Reportedly, they’ve come to a new two-year agreement with versatile linebacker John Simon. They worked things out for Jason McCourty to return for another couple years. Late Wednesday night, they retained Phillip Dorsett on a one-year “prove-it” deal. And not that anyone really believed he was going anywhere, but Matthew Slater’s second-year team option on his contract was renewed as well.

On paper, the Patriots are not a better team today than they were on February 3 in Atlanta. Bringing back Slater, McCourty, Dorsett, and Simon is nice, but you’re a fool if you think this team is better off without Patterson, Flowers, and Brown.

Flowers and Brown, in particular, represent significant losses simply because of the positions they play.

Left tackles like Brown that can adequately protect a quarterback’s blindside are so prioritized above their fellow linemen that it really isn’t even fair the way the NFL still determines its franchise tag values (it’s just one umbrella amount for a lineman, regardless of position along the line).

Defensive ends who can set the edge and rush the passer like Flowers are practically worshipped as gods in the NFL, perhaps falling second only behind quarterbacks in the positional power ranking hierarchy that exists today.

Yet the Patriots let both men walk. Why?

Well, for one, they knew they couldn’t afford to keep either. Unless they made some massive sacrifices and reworked a slew of contracts internally and/or jettisoned a bunch of key players, the team’s salary cap situation this year just was never going to be as friendly and flexible as it has been in offseasons past.

More importantly though, New England knows that it can do what it always does in these situations: find a replacement on the cheap, plug and play, and keep the machine humming.

The Patriots have already shown they can survive the loss of a left tackle – they did it just this past year after watching Nate Solder depart for the New York Giants. They didn’t panic; they simply reached out to the San Francisco 49ers and orchestrated a draft-day trade that brought Trent Brown to the team for next to nothing.

Fast-forward a year later, and now it’s Brown’s turn to break the bank.

Even Flowers isn’t a once-in-a-lifetime talent. He’s certainly a smart, capable player worthy of finding himself in a shiny new contract elsewhere, but the Detroit Lions absolutely overpaid for him. Anyone who doesn’t believe Bill Belichick can find the next “Trey Flowers” either on his existing roster, for cheap in free agency, or in next month’s draft, just hasn’t been paying much attention to Patriots football these past two decades.
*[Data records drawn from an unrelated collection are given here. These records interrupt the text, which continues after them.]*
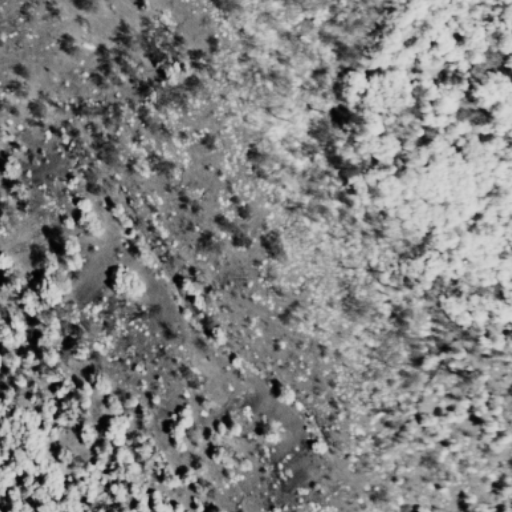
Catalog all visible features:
road: (9, 498)
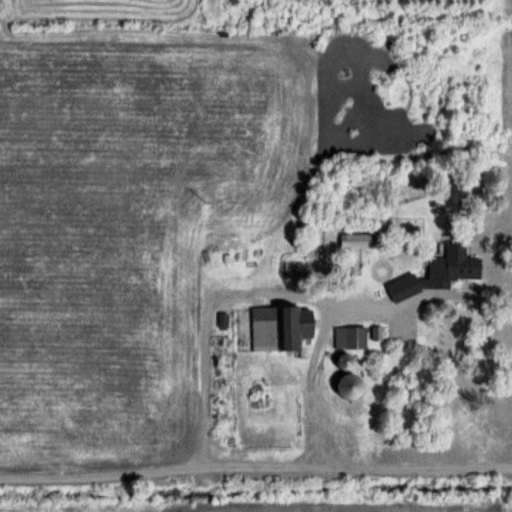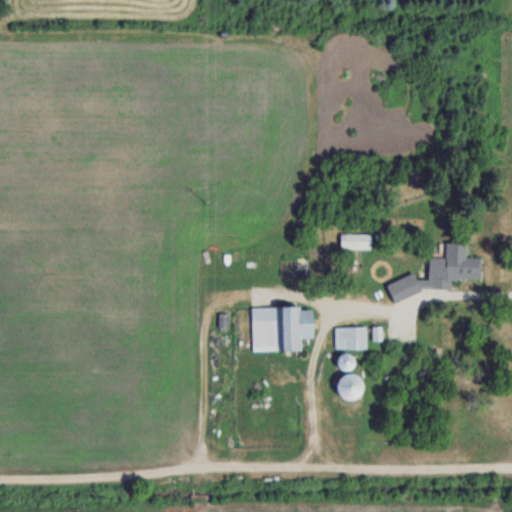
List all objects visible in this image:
building: (355, 240)
building: (438, 272)
building: (279, 327)
building: (349, 337)
building: (346, 384)
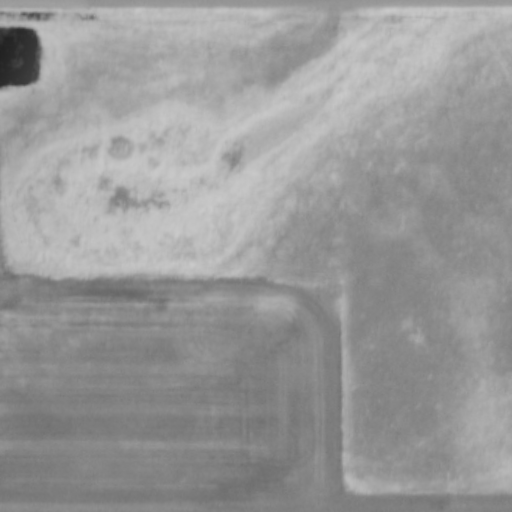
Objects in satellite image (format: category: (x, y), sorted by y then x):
road: (151, 0)
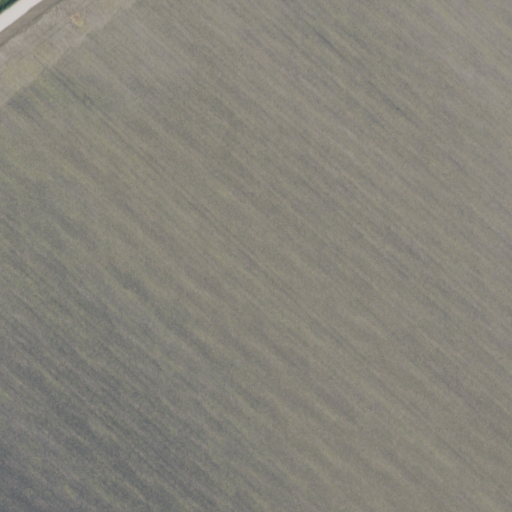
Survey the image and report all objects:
railway: (5, 4)
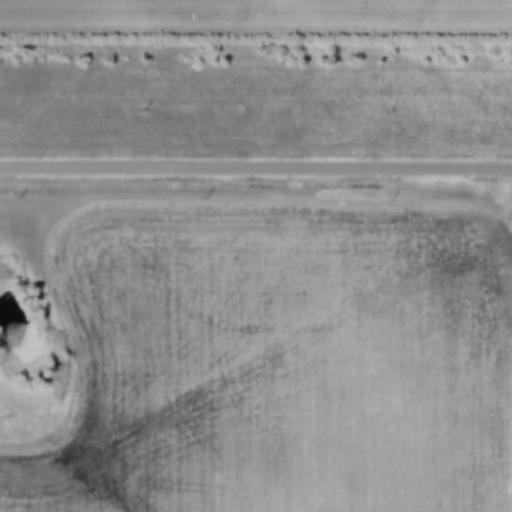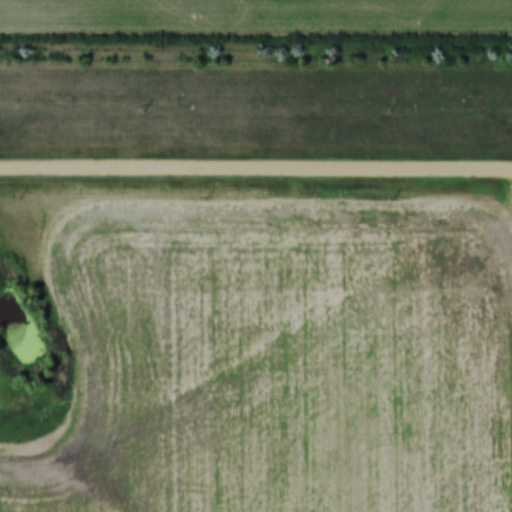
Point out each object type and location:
road: (256, 169)
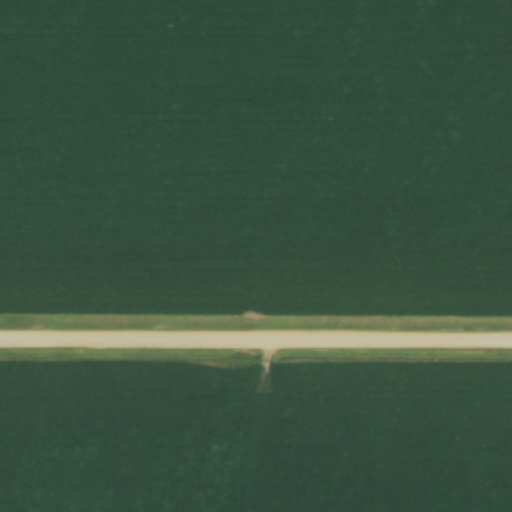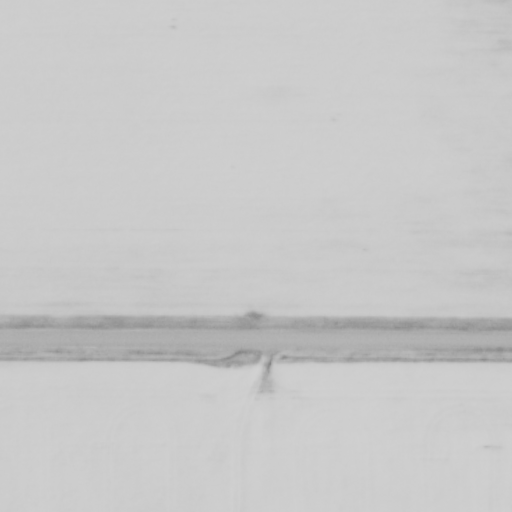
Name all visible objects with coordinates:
road: (256, 341)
That’s why it’s never been more important for anxious Pats fans – those still biting their nails, scratching their heads, and wondering what the team is doing right now watching all these marquee names sign elsewhere – to just take a breath, sit back, and relax. We’ve been here before, and we’ll probably be here again. It’s not the end of the world – it’s just the Patriot Way.

There’s another old saying in New England: “In Bill we trust.” Anyone following the team’s action and inaction this month would do well to remember that saying in times of need.

It’s worked out pretty well for the Patriots so far, after all.